We are developing a method to get cholesterol binding our nano particle through hydrophobic interaction. The cholesterol we have is solved in chloroform.
An Elisa is extremely sensitive and should work. I would just dilute your cholesterol directly into water first, and make sure the chloroform concentration is low in the Elisa, ie minimally less than 1%. I would run the standard curve with the same amount of chloroform. I have not done it, but I do think it would work. I have used etoh with estrogen, derivatives and those worked.

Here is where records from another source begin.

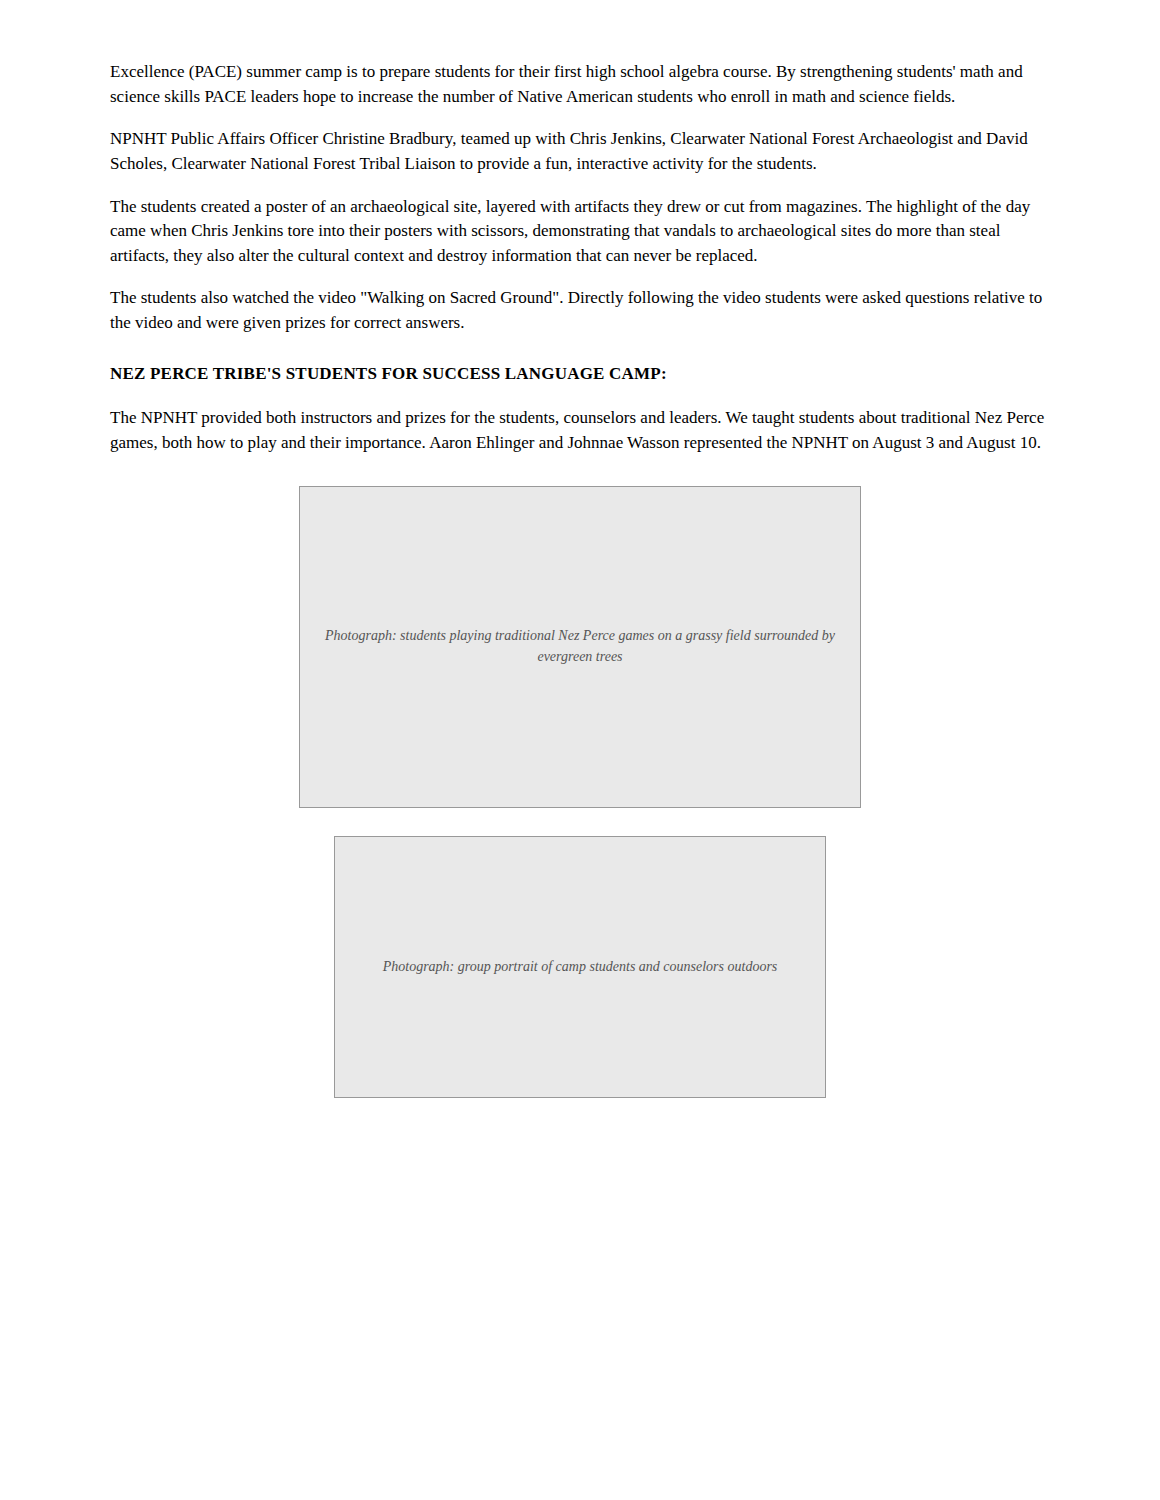Excellence (PACE) summer camp is to prepare students for their first high school algebra course. By strengthening students' math and science skills PACE leaders hope to increase the number of Native American students who enroll in math and science fields.
NPNHT Public Affairs Officer Christine Bradbury, teamed up with Chris Jenkins, Clearwater National Forest Archaeologist and David Scholes, Clearwater National Forest Tribal Liaison to provide a fun, interactive activity for the students.
The students created a poster of an archaeological site, layered with artifacts they drew or cut from magazines. The highlight of the day came when Chris Jenkins tore into their posters with scissors, demonstrating that vandals to archaeological sites do more than steal artifacts, they also alter the cultural context and destroy information that can never be replaced.
The students also watched the video "Walking on Sacred Ground". Directly following the video students were asked questions relative to the video and were given prizes for correct answers.
NEZ PERCE TRIBE'S STUDENTS FOR SUCCESS LANGUAGE CAMP:
The NPNHT provided both instructors and prizes for the students, counselors and leaders. We taught students about traditional Nez Perce games, both how to play and their importance. Aaron Ehlinger and Johnnae Wasson represented the NPNHT on August 3 and August 10.
Photograph: students playing traditional Nez Perce games on a grassy field surrounded by evergreen trees
Photograph: group portrait of camp students and counselors outdoors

I have tried with weird results, since organic solvents interefere with enzymatic determinations. A possibility is to add the solution to a well and let the solvent dry. But I currently use the method described in
Int J Obes . 2013 Apr;37(4):576-83.
Low doses of grape seed procyanidins reduce adiposity and improve the plasma lipid profile in hamsters.
Caimari A, del Bas JM, Crescenti A, Arola L.
The organic solvent is evaporated under N2 and lipids resuspended in an aquous buffer by sonication. The buffer used is suitable for enzymatic determination of cholesterol. If you think this approach would work for you I can send you the protocol.
Thanks for your answer Josep, We are using almost similar process in a way but because it is new for us and have not done it before so I would be grateful if you could send the protocol to me.
Thx Macia för your comment, I think ELISA will not work for us because the final concentration is to low but we ail try that in a few weeks.
I suggest you to try GC analysis on RTX-65 TG capillary column that allows to separate not only sterols but even diglycerides and triglycerides in a single analysis without derivatization. I used this method to determine cholesterol concentration in eggs.